A prática musical potencia o desenvolvimento cognitivo, a atenção, a memória, a agilidade motora, assim como cria uma experiência unificadora entre a linguagem, a música e o movimento. Pitágoras dava à terapia pela música o nome de purificação. A sua música curativa propunha-se a equilibrar as quatro funções básicas do ser humano: “Pensar, sentir, perceber e intuir”.

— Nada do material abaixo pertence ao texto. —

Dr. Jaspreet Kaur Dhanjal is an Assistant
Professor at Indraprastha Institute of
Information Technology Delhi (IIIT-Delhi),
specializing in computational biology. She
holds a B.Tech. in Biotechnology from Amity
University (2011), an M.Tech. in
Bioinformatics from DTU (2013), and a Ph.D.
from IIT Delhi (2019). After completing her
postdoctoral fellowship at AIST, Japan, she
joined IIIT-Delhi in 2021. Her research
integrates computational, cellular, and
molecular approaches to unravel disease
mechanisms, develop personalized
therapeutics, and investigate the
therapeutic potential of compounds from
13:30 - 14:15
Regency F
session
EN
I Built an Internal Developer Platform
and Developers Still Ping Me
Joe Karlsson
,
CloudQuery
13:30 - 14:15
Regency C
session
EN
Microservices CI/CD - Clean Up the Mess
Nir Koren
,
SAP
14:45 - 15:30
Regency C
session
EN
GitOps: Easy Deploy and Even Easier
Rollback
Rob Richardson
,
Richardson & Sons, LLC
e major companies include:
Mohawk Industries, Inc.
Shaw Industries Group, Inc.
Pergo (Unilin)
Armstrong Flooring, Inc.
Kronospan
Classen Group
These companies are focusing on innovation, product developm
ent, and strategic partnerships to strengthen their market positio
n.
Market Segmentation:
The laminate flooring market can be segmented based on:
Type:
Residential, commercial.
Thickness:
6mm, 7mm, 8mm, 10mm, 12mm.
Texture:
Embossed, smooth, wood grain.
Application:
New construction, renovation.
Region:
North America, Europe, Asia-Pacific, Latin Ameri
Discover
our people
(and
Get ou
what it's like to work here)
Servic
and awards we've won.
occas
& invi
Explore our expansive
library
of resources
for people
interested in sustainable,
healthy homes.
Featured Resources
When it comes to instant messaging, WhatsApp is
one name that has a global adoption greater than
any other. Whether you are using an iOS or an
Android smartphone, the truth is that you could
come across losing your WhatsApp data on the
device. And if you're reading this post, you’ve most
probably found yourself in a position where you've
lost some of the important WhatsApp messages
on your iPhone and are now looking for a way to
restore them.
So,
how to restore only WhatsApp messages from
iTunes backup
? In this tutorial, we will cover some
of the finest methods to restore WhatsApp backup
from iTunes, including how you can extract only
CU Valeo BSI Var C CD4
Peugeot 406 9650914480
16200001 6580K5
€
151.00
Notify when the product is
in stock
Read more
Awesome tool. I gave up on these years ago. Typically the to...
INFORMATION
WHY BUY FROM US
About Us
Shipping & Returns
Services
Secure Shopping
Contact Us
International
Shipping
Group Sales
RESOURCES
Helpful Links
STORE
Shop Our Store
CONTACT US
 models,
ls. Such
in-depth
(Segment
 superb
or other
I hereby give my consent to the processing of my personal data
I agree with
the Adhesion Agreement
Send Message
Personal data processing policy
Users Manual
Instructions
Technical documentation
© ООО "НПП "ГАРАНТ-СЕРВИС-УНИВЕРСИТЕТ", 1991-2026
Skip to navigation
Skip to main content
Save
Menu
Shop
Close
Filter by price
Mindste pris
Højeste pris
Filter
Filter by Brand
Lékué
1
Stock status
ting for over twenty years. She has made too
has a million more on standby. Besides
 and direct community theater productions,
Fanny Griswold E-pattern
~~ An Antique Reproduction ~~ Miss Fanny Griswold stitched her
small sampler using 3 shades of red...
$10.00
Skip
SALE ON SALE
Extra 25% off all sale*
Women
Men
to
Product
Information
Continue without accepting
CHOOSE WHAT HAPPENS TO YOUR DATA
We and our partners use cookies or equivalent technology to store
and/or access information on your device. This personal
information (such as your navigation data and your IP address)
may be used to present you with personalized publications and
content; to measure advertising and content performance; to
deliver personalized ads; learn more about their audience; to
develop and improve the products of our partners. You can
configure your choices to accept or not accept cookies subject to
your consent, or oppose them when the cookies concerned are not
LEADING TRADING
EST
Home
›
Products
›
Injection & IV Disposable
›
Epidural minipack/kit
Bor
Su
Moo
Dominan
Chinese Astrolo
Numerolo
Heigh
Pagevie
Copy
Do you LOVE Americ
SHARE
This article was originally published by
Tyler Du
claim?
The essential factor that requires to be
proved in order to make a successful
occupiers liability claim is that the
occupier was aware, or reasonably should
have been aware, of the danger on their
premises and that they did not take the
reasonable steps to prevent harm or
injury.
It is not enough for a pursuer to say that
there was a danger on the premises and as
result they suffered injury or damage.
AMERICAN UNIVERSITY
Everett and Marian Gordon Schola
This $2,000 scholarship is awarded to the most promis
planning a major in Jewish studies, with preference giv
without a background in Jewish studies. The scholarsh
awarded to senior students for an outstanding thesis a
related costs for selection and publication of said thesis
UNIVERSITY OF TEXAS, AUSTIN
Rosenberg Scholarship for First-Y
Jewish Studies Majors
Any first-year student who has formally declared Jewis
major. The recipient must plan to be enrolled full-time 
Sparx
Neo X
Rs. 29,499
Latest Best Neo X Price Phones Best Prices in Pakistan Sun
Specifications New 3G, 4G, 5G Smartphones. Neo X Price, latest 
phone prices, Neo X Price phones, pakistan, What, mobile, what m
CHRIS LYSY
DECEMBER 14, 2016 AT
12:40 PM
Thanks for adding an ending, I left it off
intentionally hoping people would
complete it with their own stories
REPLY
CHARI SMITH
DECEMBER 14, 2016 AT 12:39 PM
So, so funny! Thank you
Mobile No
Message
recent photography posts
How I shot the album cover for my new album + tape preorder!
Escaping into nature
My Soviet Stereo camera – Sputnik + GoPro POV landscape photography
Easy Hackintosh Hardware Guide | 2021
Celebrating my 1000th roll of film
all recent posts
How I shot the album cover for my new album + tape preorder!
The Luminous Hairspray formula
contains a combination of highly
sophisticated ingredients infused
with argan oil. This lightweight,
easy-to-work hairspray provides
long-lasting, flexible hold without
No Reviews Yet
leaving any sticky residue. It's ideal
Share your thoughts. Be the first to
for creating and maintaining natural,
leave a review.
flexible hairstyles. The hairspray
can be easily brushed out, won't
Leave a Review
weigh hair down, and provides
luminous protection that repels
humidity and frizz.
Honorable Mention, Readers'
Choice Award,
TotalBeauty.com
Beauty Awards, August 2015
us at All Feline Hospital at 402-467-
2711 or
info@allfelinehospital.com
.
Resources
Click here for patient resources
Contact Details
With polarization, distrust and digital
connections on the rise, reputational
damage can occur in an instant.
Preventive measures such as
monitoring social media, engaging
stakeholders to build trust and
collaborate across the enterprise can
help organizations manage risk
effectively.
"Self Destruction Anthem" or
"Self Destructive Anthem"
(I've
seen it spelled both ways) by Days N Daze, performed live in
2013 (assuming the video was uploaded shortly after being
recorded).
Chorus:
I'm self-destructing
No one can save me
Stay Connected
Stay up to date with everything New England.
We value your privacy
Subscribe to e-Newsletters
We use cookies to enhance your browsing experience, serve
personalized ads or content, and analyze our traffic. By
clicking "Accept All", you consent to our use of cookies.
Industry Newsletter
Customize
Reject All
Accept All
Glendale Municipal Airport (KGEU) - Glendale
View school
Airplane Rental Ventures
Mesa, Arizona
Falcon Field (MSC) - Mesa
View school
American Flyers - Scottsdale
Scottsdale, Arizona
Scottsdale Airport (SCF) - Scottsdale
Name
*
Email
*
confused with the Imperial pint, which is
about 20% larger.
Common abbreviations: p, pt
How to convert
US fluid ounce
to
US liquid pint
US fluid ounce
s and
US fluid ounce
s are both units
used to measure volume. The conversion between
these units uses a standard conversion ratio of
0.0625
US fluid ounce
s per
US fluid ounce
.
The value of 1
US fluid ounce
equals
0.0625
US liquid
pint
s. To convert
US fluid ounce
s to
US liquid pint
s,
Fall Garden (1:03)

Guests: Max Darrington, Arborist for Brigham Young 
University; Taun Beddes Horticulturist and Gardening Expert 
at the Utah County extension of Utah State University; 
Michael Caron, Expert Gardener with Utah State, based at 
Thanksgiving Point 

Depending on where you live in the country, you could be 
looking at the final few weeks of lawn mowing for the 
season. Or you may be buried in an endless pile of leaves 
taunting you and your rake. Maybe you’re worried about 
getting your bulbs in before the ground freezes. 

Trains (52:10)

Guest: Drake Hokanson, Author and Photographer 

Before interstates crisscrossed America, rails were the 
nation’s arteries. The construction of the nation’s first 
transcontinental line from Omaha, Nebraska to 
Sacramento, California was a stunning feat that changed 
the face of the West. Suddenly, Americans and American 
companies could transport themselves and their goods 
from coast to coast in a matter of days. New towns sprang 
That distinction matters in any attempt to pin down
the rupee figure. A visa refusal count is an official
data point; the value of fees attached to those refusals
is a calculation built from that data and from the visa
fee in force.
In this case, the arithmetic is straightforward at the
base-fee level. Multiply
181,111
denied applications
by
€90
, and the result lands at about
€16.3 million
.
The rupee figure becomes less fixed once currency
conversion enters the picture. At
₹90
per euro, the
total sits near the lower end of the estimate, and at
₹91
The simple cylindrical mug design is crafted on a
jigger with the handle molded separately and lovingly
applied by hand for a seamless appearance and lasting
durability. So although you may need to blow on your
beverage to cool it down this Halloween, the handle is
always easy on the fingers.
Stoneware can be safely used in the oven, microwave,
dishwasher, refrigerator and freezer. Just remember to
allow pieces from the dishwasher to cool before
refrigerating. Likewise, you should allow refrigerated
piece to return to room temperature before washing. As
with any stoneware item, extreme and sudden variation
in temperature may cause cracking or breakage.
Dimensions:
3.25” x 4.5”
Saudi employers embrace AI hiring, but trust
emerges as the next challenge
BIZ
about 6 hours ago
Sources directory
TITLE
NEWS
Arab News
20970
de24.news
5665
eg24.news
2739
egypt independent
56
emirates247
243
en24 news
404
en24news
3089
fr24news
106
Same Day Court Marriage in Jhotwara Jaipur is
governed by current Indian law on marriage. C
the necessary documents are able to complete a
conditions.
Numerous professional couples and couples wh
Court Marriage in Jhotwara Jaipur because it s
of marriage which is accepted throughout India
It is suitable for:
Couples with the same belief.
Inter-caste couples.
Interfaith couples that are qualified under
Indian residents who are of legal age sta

A música serve de terapia para todas as idades. Contribui para o bem-estar geral do organismo e para a saúde plena do indivíduo. A Organização Mundial da Saúde (OMS) formulou em 1946 a seguinte definição de saúde: “A saúde é um estado de total bem-estar físico, psíquico e social e não apenas a ausência de doenças ou debilidade. Dispor da melhor saúde possível é um direito de todo o homem, independentemente da raça, religião, convicção política ou situação económica e social”. É esse também um dos papéis da música: fazer aumentar a autoestima, a memória, a coordenação motora e a integração do indivíduo na sociedade, colaborando assim para uma formação e informação organizada, harmoniosa e saudável.

Ouvir música é saudável para toda a gente. Alivia tensões, ajuda a refletir, transporta-nos para cenários de prazer, cura-nos. Cantar pode até não espantar os males, como apregoa a sabedoria popular, mas a utilização de sons, ritmos, melodias e harmonias ajuda a restabelecer a saúde de alguns pacientes. É o que garantem médicos das mais diferentes especialidades, que utilizam a musicoterapia como recurso terapêutico no tratamento multidisciplinar de inúmeras doenças. Assim sendo, do que é que estão à espera? Ouçam e/ou façam música!